Originally published at: http://boingboing.net/2016/09/20/1tb-sd-card-puts-one-sixth-of.html
…
I’d love to get some x-rays of that puppy. The source says that there are 32 flash dice in there; and also speculates that it is likely using Toshiba’s 48 layer stacked flash. That suggests that there are some crazy and/or heroic die bonding and packaging tricks going on in there.
As for your flash-floppy wish; what you want is an old ‘SmartMedia’ card and a ‘Flashpath’ adapter. That makes the smartmedia card physically compatible with any 3.5in floppy drive, though a special driver is required to interact with it because it behaves differently than a standard floppy. Those haven’t been made in years; but fleabay still has them.
After a certain capacity, does more really make any difference? There are only so many angles, lighting options and costumes for dick pics.
Some people literally never take photos off the card, only keep them on their camera.
I can’t figure those people out either.
1TB SD card puts one sixth of Wikipedia in your camera
ugh, this is the U2 auto-download debacle all over again. Do I at least get to choose which sixth?
I just sent my mother a zip of every photo she had ever taken with one camera. It had years of stuff, enough that it took minutes to upload. She’s actually reasonably technically competent when she feels like it, and she’d have been pretty upset if she lost all the photos—I’m baffled.
These are the same people that would call our desktop support office to try to get their storage space increased so they didn’t have to delete any of their 4 gigs of email. (Actually the base storage was 2 gigs, but they’d already had that increased once …)
I’m confused. Where exactly are we getting an indication that Wikipedia is 6TB? I keep a copy (with pictures!) from www.kiwix.org on me most of the time, and it usually runs something like 50-60GB. Maybe the 6TB is with a complete copy of the edit history or something?
1TB I remember when that was a big deal. Now my toast has that much. When I can get it to stop trying to take over the kitchen. DON’T OPEN THE SAFE.
I love doing the physical comparison to the 64Kb (128Kb double-sided) 5.25" floppies I used at University in the 80s (under Thatcher). A bookshelf ~8km long would hold enough to match a 1Tb SD card.
Having recently had a weeks old 128GB card just flat out die on me (unmountable on any device) I have to say I’d be wary of a terabyte version. It costs at least a $1000 to have a company wire around a dead controller to the memory chips themselves on a 128GB card to, hopefully, pull the data off. If it is even possible to do on a terabyte card, the cost would be perhaps $10,000, as the companies charge opportunistically.
I’m not quit sure why this is; but some brains appear to short-circuit at the idea that a ‘camera’ can become a ‘disk drive’ when you plug it in to a computer.
What’s really weird is the people who are OK with flash drives; but still can’t accept that a camera will just appear as a flash drive with the pictures you’ve taken stored on it.
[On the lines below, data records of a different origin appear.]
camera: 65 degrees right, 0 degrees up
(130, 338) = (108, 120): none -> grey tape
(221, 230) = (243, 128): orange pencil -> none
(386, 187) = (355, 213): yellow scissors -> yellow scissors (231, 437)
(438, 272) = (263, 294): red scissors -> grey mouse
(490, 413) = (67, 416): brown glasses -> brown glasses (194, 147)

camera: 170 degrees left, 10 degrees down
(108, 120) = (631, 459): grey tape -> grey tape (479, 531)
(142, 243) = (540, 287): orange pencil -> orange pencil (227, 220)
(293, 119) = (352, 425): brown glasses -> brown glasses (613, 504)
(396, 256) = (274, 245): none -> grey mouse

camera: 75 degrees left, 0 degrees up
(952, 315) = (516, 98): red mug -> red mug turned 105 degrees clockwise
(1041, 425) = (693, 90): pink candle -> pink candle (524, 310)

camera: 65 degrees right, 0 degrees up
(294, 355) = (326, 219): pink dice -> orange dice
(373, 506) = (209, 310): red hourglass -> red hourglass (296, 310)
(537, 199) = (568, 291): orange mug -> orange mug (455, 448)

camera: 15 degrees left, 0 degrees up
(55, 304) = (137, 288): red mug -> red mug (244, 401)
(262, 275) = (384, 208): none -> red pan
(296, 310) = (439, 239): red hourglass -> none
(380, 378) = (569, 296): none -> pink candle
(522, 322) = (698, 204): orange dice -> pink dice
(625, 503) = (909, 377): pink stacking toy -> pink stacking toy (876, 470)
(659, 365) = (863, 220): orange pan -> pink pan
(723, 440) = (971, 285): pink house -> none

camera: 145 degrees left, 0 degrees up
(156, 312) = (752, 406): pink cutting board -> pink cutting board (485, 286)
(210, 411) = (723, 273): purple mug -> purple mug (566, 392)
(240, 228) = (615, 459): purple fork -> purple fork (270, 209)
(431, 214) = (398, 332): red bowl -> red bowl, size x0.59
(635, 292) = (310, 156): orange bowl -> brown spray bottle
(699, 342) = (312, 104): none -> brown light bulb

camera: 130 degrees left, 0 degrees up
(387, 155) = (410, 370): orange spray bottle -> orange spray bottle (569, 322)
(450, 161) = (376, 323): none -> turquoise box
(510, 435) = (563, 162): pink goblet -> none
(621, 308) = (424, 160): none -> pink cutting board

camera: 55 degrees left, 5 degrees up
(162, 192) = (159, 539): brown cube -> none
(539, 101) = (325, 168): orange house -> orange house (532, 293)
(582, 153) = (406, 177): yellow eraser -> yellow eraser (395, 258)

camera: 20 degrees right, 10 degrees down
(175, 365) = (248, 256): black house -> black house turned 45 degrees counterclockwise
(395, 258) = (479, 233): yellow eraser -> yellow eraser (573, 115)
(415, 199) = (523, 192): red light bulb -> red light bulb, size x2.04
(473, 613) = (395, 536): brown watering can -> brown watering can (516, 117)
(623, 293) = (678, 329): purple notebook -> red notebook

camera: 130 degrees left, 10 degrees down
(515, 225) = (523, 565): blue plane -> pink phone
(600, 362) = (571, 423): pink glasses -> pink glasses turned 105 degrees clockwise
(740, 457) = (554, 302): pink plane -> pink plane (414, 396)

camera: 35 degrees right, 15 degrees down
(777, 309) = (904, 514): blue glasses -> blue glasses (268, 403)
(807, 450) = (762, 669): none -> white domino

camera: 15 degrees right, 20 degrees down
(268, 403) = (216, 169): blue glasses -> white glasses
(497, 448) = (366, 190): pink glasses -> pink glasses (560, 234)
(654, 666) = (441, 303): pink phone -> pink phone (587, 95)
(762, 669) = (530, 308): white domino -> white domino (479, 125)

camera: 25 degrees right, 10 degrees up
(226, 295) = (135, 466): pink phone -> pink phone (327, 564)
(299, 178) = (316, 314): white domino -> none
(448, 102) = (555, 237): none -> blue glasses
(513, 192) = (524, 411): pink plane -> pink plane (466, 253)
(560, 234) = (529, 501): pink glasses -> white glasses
I have tried, at some length, to comprehend this; and it defies me.
I used to plug my camera in to download images, but was driven a bit nutty by the image download/management software (that I didn’t want to use) it would automatically trigger . Maybe that’s what freaks them out. I am am much happier to just slip the card out, and into the SD-card slot on my MBP. Then Lightroom to drag them in, and I’m done. Much faster, too.
Annoyingly, mounting an SD card on a Mac always launches the Apple Photos app, even when you only ever want to use Lightroom. It is not optional and there is no method in the OSX UI to turn off this default behavior.
That sentence was extremely confusing to me. Took me like 5 reads before I could grok it.
I guess that’s what people mean when they tell me Apple stuff “just works.”
They never mention that it “just works well”…
That’s actually a pretty damn impressive bit of tech there. How does it get the 3.3V to the card, I wonder.
Oh, it just works, the way Apple wants it to. What you want doesn’t necessarily matter. Simplifying the OS often means removing features you actually like. For instance, you can tag OS file folders with colors to mnemonically organize them. Except to clean up the look of the OS, the tag color no longer colors the folder icon, instead you get a separate column with a colored dot. The farther you remove the mnemonic color from the folder, the less mnemonic it is. Grrr…
But, let’s not pretend that Microsoft doesn’t do similar user hostile things, too.
I suppose, but there’s generally a large enough user base that someone writes a script that I can use to get around it.
However, every time I put in a SD card it fires up Lightroom and jumps to the import dialog. Because I told it to once and that’s that.
I don’t know how kiwix packages its representation of Wikipedia, but that 6TB could be the size without any compression. Since Wikipedia is mostly text 80+% compression is definitely feasible.